**REQUIRED WORK:**
1 – Translate into Spanish this sentence from the tensile tester design steps: "The moving load cell mount is what transfers the force to the load cell during a tensile test."
2 – Pick up the tensile tester design steps after their final sentence and write the next part.

**GIVEN PASSAGE:**
Step 21: Design Process - Stationary Grip - Done!

Group the parts and that's the stationary grip done!

Only two more components to go!

Step 22: Design Process - Moving Load Cell Mount - Base

The moving load cell mount is what transfers the force to the load cell during a tensile test.

Make a 10mm tall rectangle box and align its left side with the left side of the carriage block. Make its right side go 8mm beyond the right side edge of the carriage.

Step 23: Design Process - Moving Load Cell Mount - Vertical Box

Make a 60x15x62mm box and align it to the right end of the base. If the load cell is not touching or touching too much of the box, move it til the left side of the load cell barely touches the box.

Step 24: Design Process - Moving Load Cell Mount - T12 Nut Mounting Holes

Make the mounting holes according to the Fusion 360 sketch, then group them, and align them to the lead screw.

Step 25: Design Process - Moving Load Cell Mount - MGN12H Mounting Holes

Follow the Fusion 360 sketch of the mounting holes and align them with the dummy carriage.

Step 26: Design Process - Moving Load Cell Mount - Load Cell Mounting Hole

Make a 16.2mm (if you're using the load cell I recommended) diameter cylinder hole and align it to the center of the box. Then adjust the height to around 13mm from the center to the top edge. Move the load cell dummy to align with the mounting hole.

Step 27: Design Process - Moving Load Cell Mount - Reinforcement and Extras

Add reinforcements however you would like them, and I also added 2mm countersunk holes for the M3 bolts because they would block the T12 nut.

Step 28: Design Process - Moving Load Cell Mount - Done!

Group the parts together and that's the moving load cell mount done!

Only one more to go!

Step 29: Design Process - Moving Grip - Base

This is the moving grip. It is the grip that holds on to the testing specimen while being pulled back by the load cell.

Make a 70x60x10mm rectangular box. Align the left side edge with the right side edge of the load cell. The distance really depends, but it should be around 15mm. If the dummy carriage is outside the edges of the box, you want to move it so that it goes inside.

Step 30: Design Process - Moving Grip - Vertical Box

Make a 60x15x67mm rectangular box. Align it like how it's shown in the picture.

Step 31: Design Process - Moving Grip - Grip Block Cutouts

Simply ungroup the stationary mount and duplicate over the cutouts from the previous steps. Follow the dimensions shown in the picture.

Step 32: Design Process - Moving Grip - Grip Section

Make a 56x90x67mm rectangle and align it to the center of the base. Align its right side edge to the right side edge of the base.

Step 33: Design Process - Moving Grip - Center Cutout

Make a 50x22x67mm rectangular box and align it to the center of the grip section. Then group the two together, forming a cut-out space in the middle.

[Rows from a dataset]
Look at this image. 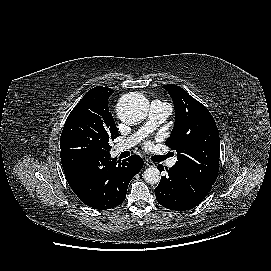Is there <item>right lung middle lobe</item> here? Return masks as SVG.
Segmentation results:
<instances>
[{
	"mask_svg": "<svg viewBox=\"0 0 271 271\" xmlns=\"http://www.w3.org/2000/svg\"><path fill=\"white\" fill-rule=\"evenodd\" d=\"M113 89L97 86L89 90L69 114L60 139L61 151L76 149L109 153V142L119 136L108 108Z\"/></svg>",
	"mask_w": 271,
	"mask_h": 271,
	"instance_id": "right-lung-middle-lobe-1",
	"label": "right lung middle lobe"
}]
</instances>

---

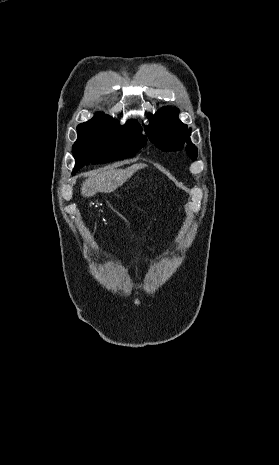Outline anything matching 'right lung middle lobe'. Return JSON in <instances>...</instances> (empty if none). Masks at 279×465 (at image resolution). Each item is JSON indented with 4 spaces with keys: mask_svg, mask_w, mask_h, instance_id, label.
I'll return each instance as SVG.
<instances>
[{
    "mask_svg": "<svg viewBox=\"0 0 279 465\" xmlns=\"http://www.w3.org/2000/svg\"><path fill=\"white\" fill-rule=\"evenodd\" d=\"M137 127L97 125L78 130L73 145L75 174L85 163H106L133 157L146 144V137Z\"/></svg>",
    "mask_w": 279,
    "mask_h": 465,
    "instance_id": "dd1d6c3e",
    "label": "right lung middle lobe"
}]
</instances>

---

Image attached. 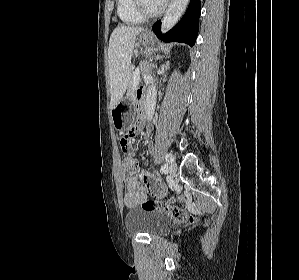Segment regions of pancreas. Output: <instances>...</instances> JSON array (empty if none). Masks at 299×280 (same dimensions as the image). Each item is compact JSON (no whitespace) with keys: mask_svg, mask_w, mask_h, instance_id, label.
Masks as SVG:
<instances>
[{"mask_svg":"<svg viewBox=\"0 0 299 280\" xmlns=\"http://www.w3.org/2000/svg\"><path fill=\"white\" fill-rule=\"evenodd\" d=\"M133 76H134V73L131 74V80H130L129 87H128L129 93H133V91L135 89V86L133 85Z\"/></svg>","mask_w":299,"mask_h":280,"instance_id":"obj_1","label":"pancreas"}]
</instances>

**ANSWERS FOR THE TASKS:**
1 – El soporte móvil de la celda de carga es lo que transmite la fuerza a la celda de carga durante un ensayo de tracción.

2 –
Step 34: Design Process - Moving Grip - Top Cutout

Make a 40x32x30mm (unlike the one shown in the picture) box and align its center to center of the grip section. Then align the bottom to the bottom of the grip block cutouts.

Group the parts together.

Step 35: Design Process - Moving Grip - Load Cell Mounting Hole

Make a 16.2mm diameter cylinder hole and align it like shown in the picture. The height can be adjusted to match the load cell height.

Step 36: Design Process - Moving Grip - Lead Screw Cutout

Make a 14mm diameter cylinder hole and align it to the lead screw like shown in the picture.

Step 37: Design Process - Moving Grip - MGN12H Mounting Holes

Follow the Fusion 360 sketch to make the mounting holes or use the ones from the moving load cell mount. Align them to the mounting holes in the dummy carriage block.

Then make 6mm outer holes for the screw heads and align them to the mounting holes. Make sure to have the outer holes extend all the way to the top but not go below the bottom.

Step 38: Design Process - Moving Grip - Extras

Add chamfers and extra things to the part.

Step 39: Design Process - Moving Grip - Done!

Group the parts together and it's done!

Well...almost...

Step 40: Design Process - Grip Block - Box

Make a 24.8x20x24.8mm rectangle box.

Step 41: Design Process - Grip Block - Hole

Make a 8.2mm diameter cylinder hole that is 2mm tall. Then align it to the center of the grip block.

Step 42: Design Process - Grip Block - Done!

Group the two parts together and the grip block is done! You will need four of these and make sure to glue 40 grit sandpaper to the smooth side of this.

Step 43: Design Process - Post Processing (grip)

Send this model to Fusion 360 and use the Thread tool to create M8 threads on the 8mm holes in the moving grip and the stationary grip.

Alternatively you can model in a embedded nut or use threaded inserts. They are much more durable and can withstand much more torque than printed threads, though the printed threads were fine for light load applications that I tested.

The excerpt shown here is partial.